*Zu erledigen*:
1: Übertragen Sie aus dem Forenthread über freigestellte Bilder in Corel wortgetreu den Abschnitt, der bei „## hoschi (26.“ beginnt und bei „geändert hat ...“ endet.
2: Mit welcher Version von Corel Draw arbeitet hoschi laut dem Forenthread über freigestellte Bilder in Corel noch?
3: Prüfen Sie anhand des Forenthreads über freigestellte Bilder in Corel, ob die folgenden Aussagen zutreffen, und belegen Sie jede Antwort mit dem entscheidenden Wortlaut:
(a) Beppone empfiehlt, die Datei im EPS-Format abzuspeichern.
(b) hoschi hatte das beschriebene Problem bisher nur, wenn der Alphakanal mitgespeichert war.
(c) Laut Beppone unterstützen TIFF-Dateien Freistellpfade und Alphakanäle.
======== Ausgewählter Text ========
# Freigestellte Bilder in Corel importieren?



## kirchel (26. August 2003)

Hallo an alle, ich bins mal wieder
Corel draw macht mich echt fertig, ich hab mal wieder ein Problem:
Wie füge ich ein freigestelltes Bild ein, ohne das die transparenten teile im Bild sichtbar werden. Ich hoffe ihr versteht was ich meine. Habs schon mit nem in PS erzeugten Beschneidungspfad versucht (als EPS naturlich) aber da hat Corel mir nur mist importiert.  Also wenn mir da jemand kurz sagen kann welches dateiformat usw ich brauche wäre ich ihm sehr dankbar.
machst gut 
Kirchel


----------



## Beppone (26. August 2003)

>Hallo an alle, ich bins mal wieder
>>Hi
>Corel draw macht mich echt fertig, ich hab mal wieder ein Problem:
>>das ist eine der best-entwickeltsten Funktionen unter CorelDraw
>Wie füge ich ein freigestelltes Bild ein, ohne das die transparenten teile im Bild sichtbar werden.
>>1. im Photoshop mit dem Pfadwerkzeug das Objekt freistellen
2. Pfad in der Pfade-Palette auswählen und über die Palettenoptionen als Beschneidungs / Freistellpfad definieren
3. als .tif abspeichern (TIFF's unterstützen Freistellpfade und Alphakanäle).
Im eps-Format wird vom Layoutprogramm nur das Vorschaubild gezeigt. Freisteller, Alphakanäle u.ä. werden von diversen Programmen nicht immer richtig interpretiert 
>Ich hoffe ihr versteht was ich meine. Habs schon mit nem in PS erzeugten Beschneidungspfad versucht (als EPS naturlich) aber da hat Corel mir nur mist importiert.
>>siehe oben
>Also wenn mir da jemand kurz sagen kann welches dateiformat usw ich brauche wäre ich ihm sehr dankbar.
machst gut
>>hoffe geholfen zu haben
>Kirchel
>>Beppone


----------



## hoschi (26. August 2003)

Brauchst Du denn den Alphakanal?

Ich importiere fast jeden Tag PSD´s ins Corel und hatte bisher nur das von Dir beschriebene Problem, wenn ich den Alphakanal mitgespeichert habe. Ansonsten achte ich lediglich darauf alles auf eine Ebene reduziert zu haben, dann kann ich die Datei einwandfrei importieren. Ich arbeite allerdings immernoch mit Corel Draw 9, kann ja sein das sich diesbezüglich etwas in den späteren Versionen geändert hat ...
======== Ausgangsmaterial ========
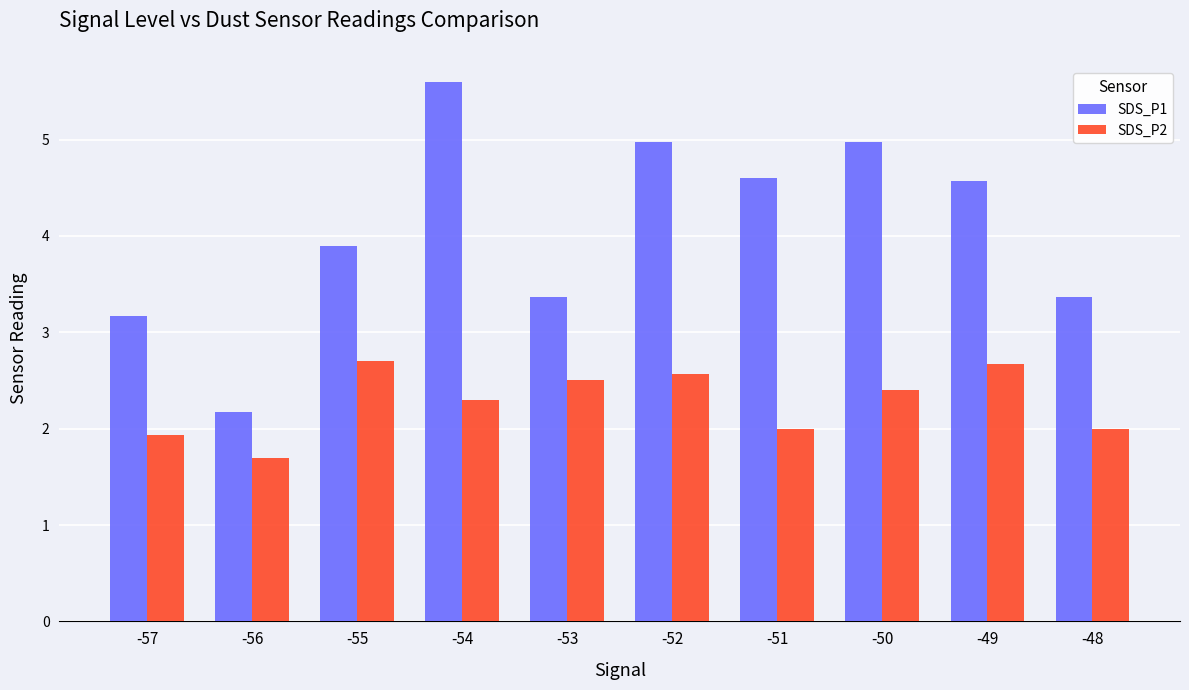

Which series has the largest range (max minus min)?

SDS_P1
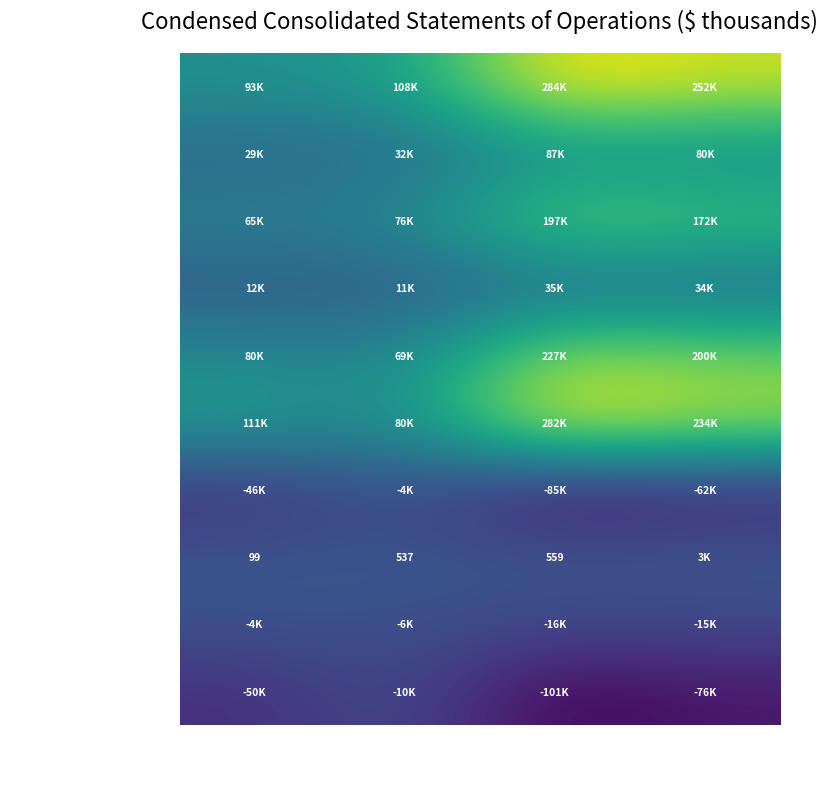

The Interest income series shows 134 at 3M Sep-2021. True or false?

False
========
*Lösungen*:
1:
## hoschi (26. August 2003)

Brauchst Du denn den Alphakanal?

Ich importiere fast jeden Tag PSD´s ins Corel und hatte bisher nur das von Dir beschriebene Problem, wenn ich den Alphakanal mitgespeichert habe. Ansonsten achte ich lediglich darauf alles auf eine Ebene reduziert zu haben, dann kann ich die Datei einwandfrei importieren. Ich arbeite allerdings immernoch mit Corel Draw 9, kann ja sein das sich diesbezüglich etwas in den späteren Versionen geändert hat ...

2: Mit Corel Draw 9.

3:
(a) Nein: „3. als .tif abspeichern“
(b) Ja: „hatte bisher nur das von Dir beschriebene Problem, wenn ich den Alphakanal mitgespeichert habe“
(c) Ja: „TIFF's unterstützen Freistellpfade und Alphakanäle“